A Jungle-View Reflection on AI and Learning
- Corey'L Sams
- Jan 18
- 2 min read

A little under 2 weeks ago I spent time in Belize with my senior Cohort of the forty acres scholars program for our senior trip. While taking the time to relax amongst the jungle and pool view I looked at one of my friends and asked him:
"What do you think it means to optimally use AI?”
I consider him one of the smartest friends I know so I really value his opinion and was curious about his response. I was expecting some integral profound answer, but his simplistic answer surprised me.
He said: Optimal AI use is when you use it in a way that does not trade off learning. His answer emphasizes the importance of protecting the learning process. His answer also struck to me a different perspective that maybe optimal AI use is multi-dimensional based on your goal.
For my friend he told me a main part of his job and what he was excited for and what he'd been told from other mentors in his future role was how much they are continuing to learn deep into their career. This is a major reason he is pursuing that career because he wants a job where he feels he is continuously learning.
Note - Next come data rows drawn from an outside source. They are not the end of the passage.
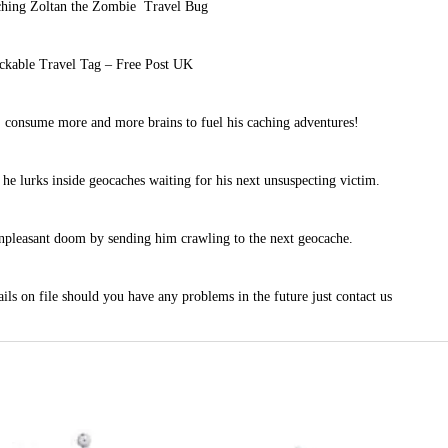
hing Zoltan the Zombie Travel Bug
ckable Travel Tag – Free Post UK
 consume more and more brains to fuel his caching adventures!
he lurks inside geocaches waiting for his next unsuspecting victim.
unpleasant doom by sending him crawling to the next geocache.
ils on file should you have any problems in the future just contact us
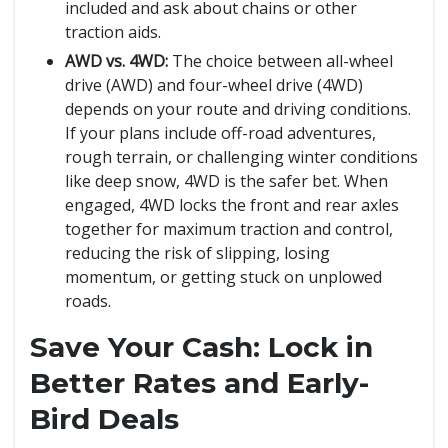
included and ask about chains or other
traction aids.
AWD vs. 4WD:
The choice between all-wheel
drive (AWD) and four-wheel drive (4WD)
depends on your route and driving conditions.
If your plans include off-road adventures,
rough terrain, or challenging winter conditions
like deep snow, 4WD is the safer bet. When
engaged, 4WD locks the front and rear axles
together for maximum traction and control,
reducing the risk of slipping, losing
momentum, or getting stuck on unplowed
roads.
Save Your Cash: Lock in
Better Rates and Early-
Bird Deals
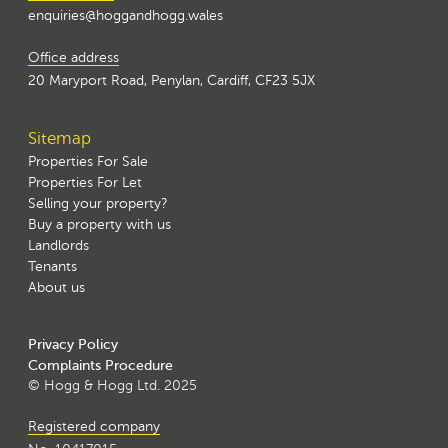
enquiries@hoggandhogg.wales
Office address
20 Maryport Road, Penylan, Cardiff, CF23 5JX
Sitemap
Properties For Sale
Properties For Let
Selling your property?
Buy a property with us
Landlords
Tenants
About us
Privacy Policy
Complaints Procedure
© Hogg & Hogg Ltd. 2025
Registered company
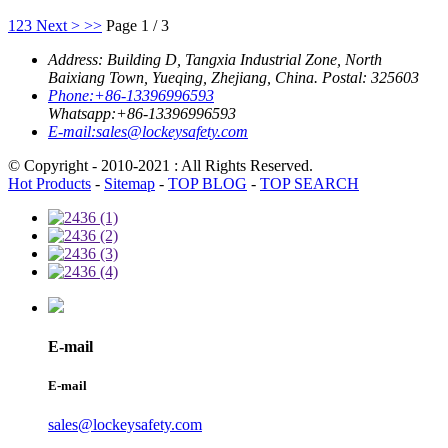
1
2
3
Next >
>>
Page 1 / 3
Address:
Building D, Tangxia Industrial Zone, North
Baixiang Town, Yueqing, Zhejiang, China. Postal: 325603
Phone:
+86-13396996593
Whatsapp:
+86-13396996593
E-mail:
sales@lockeysafety.com
© Copyright - 2010-2021 : All Rights Reserved.
Hot Products
-
Sitemap
-
TOP BLOG
-
TOP SEARCH
E-mail
E-mail
sales@lockeysafety.com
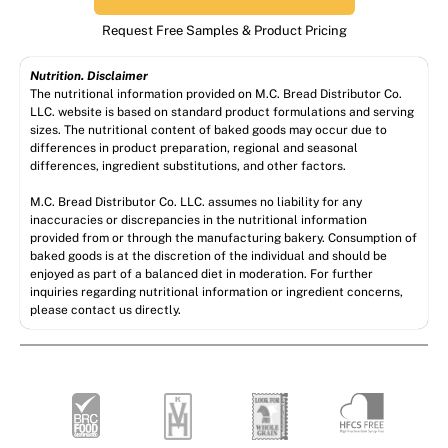
Request Free Samples & Product Pricing
Nutrition. Disclaimer
The nutritional information provided on M.C. Bread Distributor Co.
LLC. website is based on standard product formulations and serving
sizes. The nutritional content of baked goods may occur due to
differences in product preparation, regional and seasonal
differences, ingredient substitutions, and other factors.
M.C. Bread Distributor Co. LLC. assumes no liability for any
inaccuracies or discrepancies in the nutritional information
provided from or through the manufacturing bakery. Consumption of
baked goods is at the discretion of the individual and should be
enjoyed as part of a balanced diet in moderation. For further
inquiries regarding nutritional information or ingredient concerns,
please contact us directly.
Learning is an area that has definitely been impacted by the AI space, but also has provided opportunities of enhancing the learning process. I still remember during my sophomore year a teacher shared a distaste of AI use. When I showed how I used it to study and prepare well for a test, he ended up liking the ideas so much that he presented my studying system to the class as an example of stewardly AI use for learning.
On another hand, it would be too simplistic to say deep learning is always the focus for why we use AI as a whole. Sometimes it’s increased strategic productivity to get a job task done, sometimes it’s exploration or ideation. But an important element I believe of optimally using AI is being aware of what you value in the instance. If it’s learning, protect that. If it's productivity, optimize while protecting that. If it’s creativity, optimize while protecting that.
Maybe the key to optimally using ai is not one size fits all definition but rather a filtering question: “what am I using this tool for and what does it look like to use it to protect that and what does it look like to hinder that?”
What do you think it means to optimally use AI?